I'm coming with you.
- I should hope so.
- Let me take him.
No, she'll get no such
satisfaction from me.
Just take my arm, at the least.
Was it terribly painful?
Oh gods.
(indistinct chatter)
I took a lance through
the shoulder once.
My deepest sympathies.
Servants: The Princess
The Princess
I am glad I am not a woman.
- Servant: My Princess
- Servant: My Lord
(Rhaenyra groaning)
- What is it?
- (bell tolling)
What is it?
What is it?
Fuck.
Walk Walk!
What could she possibly want?
I thought we were past this.
Princess, Ser Laenor, it is a privilege
to be amongst the first
to congratulate you.
Thank you, Lord Caswell.
If I may be of any service.
The day may yet come, my Lord.
(groaning)
We are turning back, all right?
She can come to us, all right?
No. Not unless you wish to carry
me down those fucking stairs.
(Laenor sighs)

This is absurd.
Mm
Princess.
Rhaenyra! You should be
resting after your labors.
I have no doubt that you
would prefer that, Your Grace.
You must sit.
Talya, fetch a cushion
for the Princess.
- There's no need.
- Queen Alicent: Nonsense.
We'll finish this later.
Talya: Your Grace.
- (groans)
- What happy news this morning.
Prince Laenor:
Indeed, Your Grace.
Where is he?
* * * * * * * * *
> [GIVEN TASK 1] List every sound or action cue in parentheses in the transcript.
> [GIVEN TASK 2] Repeat the transcript starting with "She can come" and going on through "You must sit.", switching "stairs" to "steps".
> [GIVEN TASK 3] In the transcript, what does one speaker say they once took a lance through?

> [PROVIDED MATERIAL]
* * * * * * * * *
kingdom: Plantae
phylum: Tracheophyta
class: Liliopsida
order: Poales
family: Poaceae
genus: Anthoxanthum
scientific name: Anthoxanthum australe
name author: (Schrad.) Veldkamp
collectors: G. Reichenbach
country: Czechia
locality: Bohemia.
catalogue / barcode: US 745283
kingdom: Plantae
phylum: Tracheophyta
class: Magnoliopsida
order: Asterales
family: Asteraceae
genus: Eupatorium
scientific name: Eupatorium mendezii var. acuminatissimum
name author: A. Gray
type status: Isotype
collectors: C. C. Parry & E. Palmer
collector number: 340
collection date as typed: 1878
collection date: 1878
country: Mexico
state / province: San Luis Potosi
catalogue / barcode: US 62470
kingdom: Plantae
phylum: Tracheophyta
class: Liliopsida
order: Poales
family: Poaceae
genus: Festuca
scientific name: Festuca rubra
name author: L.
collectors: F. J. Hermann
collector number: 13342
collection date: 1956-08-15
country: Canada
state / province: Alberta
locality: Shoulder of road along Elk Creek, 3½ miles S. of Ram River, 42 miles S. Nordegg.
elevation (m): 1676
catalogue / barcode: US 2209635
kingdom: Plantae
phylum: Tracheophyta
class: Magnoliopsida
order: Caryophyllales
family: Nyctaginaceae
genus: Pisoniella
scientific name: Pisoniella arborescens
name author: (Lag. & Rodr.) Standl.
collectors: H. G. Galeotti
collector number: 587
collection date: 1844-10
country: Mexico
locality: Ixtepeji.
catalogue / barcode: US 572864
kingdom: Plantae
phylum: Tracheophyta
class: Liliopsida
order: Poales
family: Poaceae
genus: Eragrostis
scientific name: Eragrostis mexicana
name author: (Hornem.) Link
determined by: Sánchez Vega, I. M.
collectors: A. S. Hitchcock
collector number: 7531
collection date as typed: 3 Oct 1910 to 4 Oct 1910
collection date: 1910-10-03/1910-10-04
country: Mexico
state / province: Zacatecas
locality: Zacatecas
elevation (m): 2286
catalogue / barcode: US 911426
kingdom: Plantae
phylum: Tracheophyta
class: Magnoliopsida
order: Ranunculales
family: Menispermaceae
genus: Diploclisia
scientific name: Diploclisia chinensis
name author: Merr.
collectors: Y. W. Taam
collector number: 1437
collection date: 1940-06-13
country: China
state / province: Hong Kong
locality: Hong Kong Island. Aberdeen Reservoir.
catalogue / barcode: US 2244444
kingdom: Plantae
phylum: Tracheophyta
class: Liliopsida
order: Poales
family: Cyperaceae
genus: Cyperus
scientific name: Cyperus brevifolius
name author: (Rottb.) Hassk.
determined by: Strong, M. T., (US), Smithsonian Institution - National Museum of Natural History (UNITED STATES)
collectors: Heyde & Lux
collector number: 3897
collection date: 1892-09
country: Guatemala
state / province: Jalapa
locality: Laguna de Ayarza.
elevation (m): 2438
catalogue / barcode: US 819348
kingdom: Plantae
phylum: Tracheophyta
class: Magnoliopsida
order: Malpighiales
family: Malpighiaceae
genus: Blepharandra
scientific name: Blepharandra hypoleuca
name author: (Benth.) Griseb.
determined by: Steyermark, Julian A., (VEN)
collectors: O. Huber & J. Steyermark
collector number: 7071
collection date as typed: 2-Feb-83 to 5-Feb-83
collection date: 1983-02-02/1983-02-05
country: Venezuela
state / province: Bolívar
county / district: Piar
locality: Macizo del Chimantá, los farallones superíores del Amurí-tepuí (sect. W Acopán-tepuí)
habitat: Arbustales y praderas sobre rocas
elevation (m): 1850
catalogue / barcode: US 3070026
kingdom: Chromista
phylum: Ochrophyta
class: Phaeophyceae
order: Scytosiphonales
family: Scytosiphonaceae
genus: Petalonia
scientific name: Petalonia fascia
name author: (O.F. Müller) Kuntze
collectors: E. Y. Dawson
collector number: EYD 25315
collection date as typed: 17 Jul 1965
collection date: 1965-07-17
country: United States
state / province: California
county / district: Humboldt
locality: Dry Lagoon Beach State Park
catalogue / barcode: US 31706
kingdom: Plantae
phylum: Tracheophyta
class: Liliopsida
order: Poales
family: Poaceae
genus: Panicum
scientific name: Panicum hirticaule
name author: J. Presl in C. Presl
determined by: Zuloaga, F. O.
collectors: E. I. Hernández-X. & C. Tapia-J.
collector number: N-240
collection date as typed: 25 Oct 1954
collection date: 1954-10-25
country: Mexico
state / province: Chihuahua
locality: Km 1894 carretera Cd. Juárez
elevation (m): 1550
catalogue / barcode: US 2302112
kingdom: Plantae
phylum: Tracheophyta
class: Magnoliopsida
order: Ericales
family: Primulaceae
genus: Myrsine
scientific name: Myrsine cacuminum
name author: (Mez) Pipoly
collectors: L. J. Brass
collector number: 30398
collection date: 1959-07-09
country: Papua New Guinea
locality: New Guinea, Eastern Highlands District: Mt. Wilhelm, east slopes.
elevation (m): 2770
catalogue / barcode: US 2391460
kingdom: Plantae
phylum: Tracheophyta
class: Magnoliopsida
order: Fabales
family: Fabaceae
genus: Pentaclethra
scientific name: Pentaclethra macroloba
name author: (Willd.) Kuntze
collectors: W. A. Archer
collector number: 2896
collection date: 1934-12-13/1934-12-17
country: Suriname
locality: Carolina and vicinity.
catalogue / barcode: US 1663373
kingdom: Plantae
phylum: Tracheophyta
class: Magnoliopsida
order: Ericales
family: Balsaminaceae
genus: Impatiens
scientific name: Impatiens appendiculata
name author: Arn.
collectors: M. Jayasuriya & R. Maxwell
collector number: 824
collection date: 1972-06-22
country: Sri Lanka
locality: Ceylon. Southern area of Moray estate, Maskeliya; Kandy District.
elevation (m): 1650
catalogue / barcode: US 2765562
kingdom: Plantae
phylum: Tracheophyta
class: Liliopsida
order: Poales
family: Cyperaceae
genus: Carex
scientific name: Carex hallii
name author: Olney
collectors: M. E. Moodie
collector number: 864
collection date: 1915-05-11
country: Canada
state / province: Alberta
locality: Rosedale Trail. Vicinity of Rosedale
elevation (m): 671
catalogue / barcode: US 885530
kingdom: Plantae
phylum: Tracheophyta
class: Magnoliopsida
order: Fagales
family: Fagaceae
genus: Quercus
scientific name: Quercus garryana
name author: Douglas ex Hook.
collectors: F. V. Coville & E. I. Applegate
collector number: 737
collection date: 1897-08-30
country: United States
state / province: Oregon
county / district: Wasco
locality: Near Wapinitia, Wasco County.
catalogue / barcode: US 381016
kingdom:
* * * * * * * * *
> [PROBLEM SOLUTION 1]
(indistinct chatter)
(Rhaenyra groaning)
(bell tolling)
(groaning)
(Laenor sighs)
(groans)

> [PROBLEM SOLUTION 2]
She can come to us, all right?
No. Not unless you wish to carry
me down those fucking steps.
(Laenor sighs)

This is absurd.
Mm
Princess.
Rhaenyra! You should be
resting after your labors.
I have no doubt that you
would prefer that, Your Grace.
You must sit.

> [PROBLEM SOLUTION 3] The shoulder.